ISPA Meningkat, Warga Diminta Waspada

Dampak kabut asap juga mulai terlihat pada kondisi kesehatan masyarakat.

BPBD melaporkan adanya peningkatan kasus Infeksi Saluran Pernapasan Akut (ISPA) sekitar 59 persen dari minggu ke-28 hingga minggu ke-32. Kondisi tersebut dikaitkan dengan meningkatnya partikulat PM2,5 di sejumlah wilayah Kalsel.

Berdasarkan pemantauan, peningkatan partikulat PM2,5 cenderung terjadi pada rentang waktu pukul 04.00 hingga 09.00 WITA.

Masyarakat pun diimbau mengurangi aktivitas di luar ruangan pada jam tersebut.

Penyesuaian aktivitas sekolah juga akan mempertimbangkan kondisi kualitas udara, dengan waktu aktivitas yang diharapkan dapat dimulai setelah pukul 09.00 WITA.

“Seperti yang kita saksikan saat ini, di atas jam 09.00 kondisi cuaca cukup bersih.

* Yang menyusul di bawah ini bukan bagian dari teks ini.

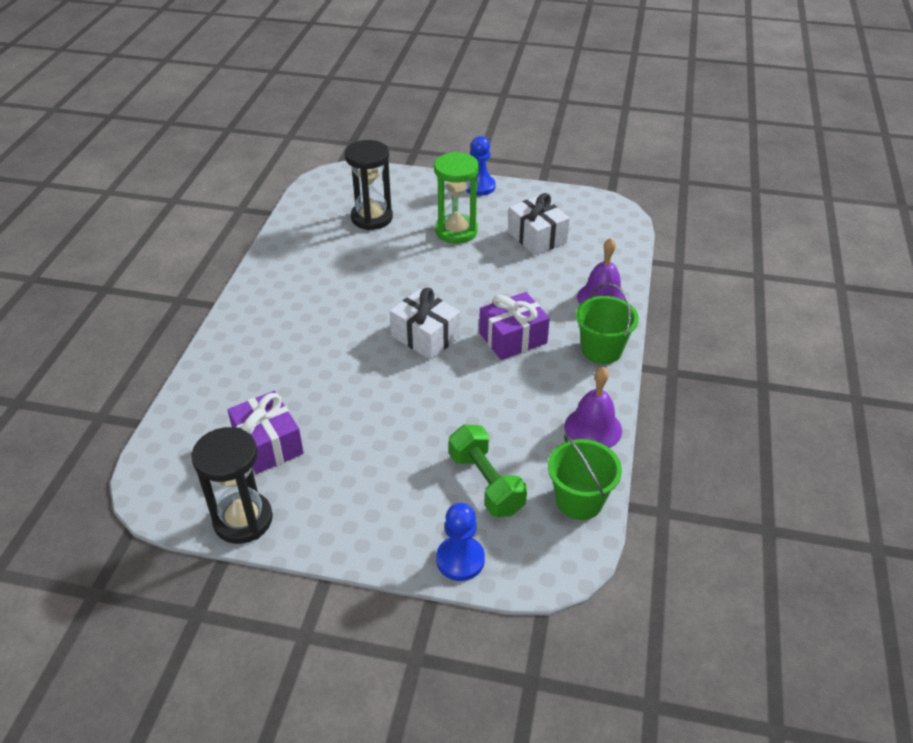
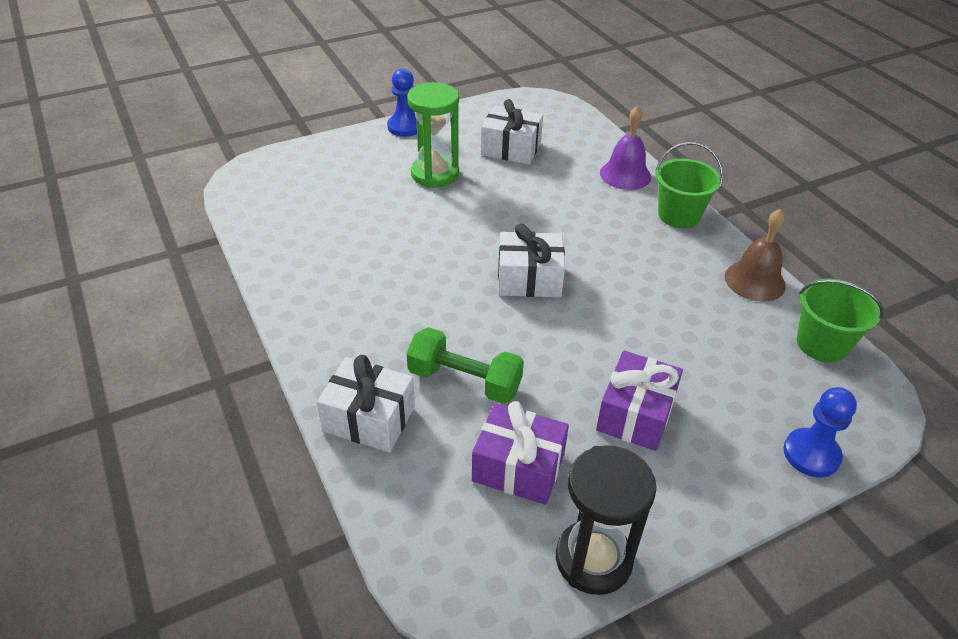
camera: 40 degrees left, 0 degrees up
black hourglass [345,140,393,230] -> none
green dumbbell [449,424,527,517] -> green dumbbell moved to [407,327,524,404]
purple gift [479,292,550,360] -> purple gift moved to [596,351,683,451]
purple bell [564,367,622,448] -> brown bell [725,209,786,302]
none -> white gift [317,355,415,452]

Memang di jam 04.00 sampai jam 09.00 terjadi peningkatan partikulat,” jelasnya.

Satgas Darat Jadi Kekuatan Utama

Dalam laporan tersebut juga ditegaskan bahwa penanganan karhutla tidak dapat hanya mengandalkan kekuatan udara.

Satgas darat yang melibatkan TNI, Polri, BNPB, Masyarakat Peduli Api, Manggala Agni Kementerian Kehutanan serta para relawan menjadi kekuatan utama dalam menghadapi karhutla.

Dukungan udara memiliki keterbatasan, terutama karena faktor cuaca dan kemampuan daya angkut air helikopter.